What are the most rewarding aspects of your job at Teach for America?
The issues of poverty and inequity are so immense and it will take many of us working on it from all angles to turn the system around and create better outcomes for kids and communities. Although I’m not interacting with students in the classroom, as the managing director for regional communications and public affairs, I’m able to elevate the issues of kids in high needs communities and hopefully shine a light on challenges these bright minds face in overcoming systemic barriers. As a mother thinking of my own children and all of the access and privilege they are afforded, I am determined to bring greater equity and opportunity to all children. I’m humbled to play a small part in this movement through my role at TFA. It is tremendously fulfilling and the work I’ve always wanted to do.

What advice would you give to Communication majors hoping to go into corporate or non-profit communications?

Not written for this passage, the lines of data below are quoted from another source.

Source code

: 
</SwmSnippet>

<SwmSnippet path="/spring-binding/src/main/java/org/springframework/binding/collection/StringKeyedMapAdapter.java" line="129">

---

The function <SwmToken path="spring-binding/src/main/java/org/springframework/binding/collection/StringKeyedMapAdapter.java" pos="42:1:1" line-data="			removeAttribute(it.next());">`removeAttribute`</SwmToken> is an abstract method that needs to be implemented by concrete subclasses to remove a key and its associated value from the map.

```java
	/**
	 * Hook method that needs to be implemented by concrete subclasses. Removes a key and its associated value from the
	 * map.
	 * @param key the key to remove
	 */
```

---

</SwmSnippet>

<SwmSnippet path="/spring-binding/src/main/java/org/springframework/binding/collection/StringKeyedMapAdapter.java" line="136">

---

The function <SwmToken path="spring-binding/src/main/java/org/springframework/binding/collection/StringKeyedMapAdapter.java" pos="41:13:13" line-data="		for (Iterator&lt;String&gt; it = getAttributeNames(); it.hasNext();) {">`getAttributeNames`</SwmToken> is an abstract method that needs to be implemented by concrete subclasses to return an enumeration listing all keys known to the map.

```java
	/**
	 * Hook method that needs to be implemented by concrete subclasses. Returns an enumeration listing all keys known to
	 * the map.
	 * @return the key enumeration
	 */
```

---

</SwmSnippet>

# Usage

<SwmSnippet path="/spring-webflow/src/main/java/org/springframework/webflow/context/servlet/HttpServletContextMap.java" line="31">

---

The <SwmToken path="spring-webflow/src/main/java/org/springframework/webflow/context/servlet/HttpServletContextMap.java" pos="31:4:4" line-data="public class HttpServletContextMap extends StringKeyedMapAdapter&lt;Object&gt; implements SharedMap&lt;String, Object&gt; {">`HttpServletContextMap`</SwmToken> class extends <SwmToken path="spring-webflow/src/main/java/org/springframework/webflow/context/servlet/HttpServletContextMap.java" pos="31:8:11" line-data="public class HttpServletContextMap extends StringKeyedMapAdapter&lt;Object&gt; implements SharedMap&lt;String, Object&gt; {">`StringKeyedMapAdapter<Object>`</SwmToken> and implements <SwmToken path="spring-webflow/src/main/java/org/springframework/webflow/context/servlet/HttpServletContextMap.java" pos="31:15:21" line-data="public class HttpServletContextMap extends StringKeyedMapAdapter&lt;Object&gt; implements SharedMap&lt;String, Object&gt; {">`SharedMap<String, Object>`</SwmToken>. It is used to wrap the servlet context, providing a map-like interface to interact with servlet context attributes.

At the risk of sounding like someone’s 8th grade English teacher, my big advice is to remember that the devil is in the details. The best practices of spell-check, editing and reviewing your work for clarity, and risk mitigation are evergreen. First jobs in the communications industry are not always glamorous but if you can master skills of excellence early in your career, you will distinguish yourself. Spend time now honing your skills as a writer and take advantage of the wonderful resources at the Annenberg School to improve as a strategic thinker. Outside of this, communications is so much more than what you say, but also what you do and how you make your audience feel. Strong communications professionals take the time to understand who they are speaking to. Whether I was designing messaging for pharmaceutical reps when I worked at Accenture, developing hand-hygiene posters targeted at health care providers as a hospital marketing director, or now—engaging more individuals to join the fight to end educational inequity—the first step remains the same: walk a mile in the shoes of the person you are trying to reach.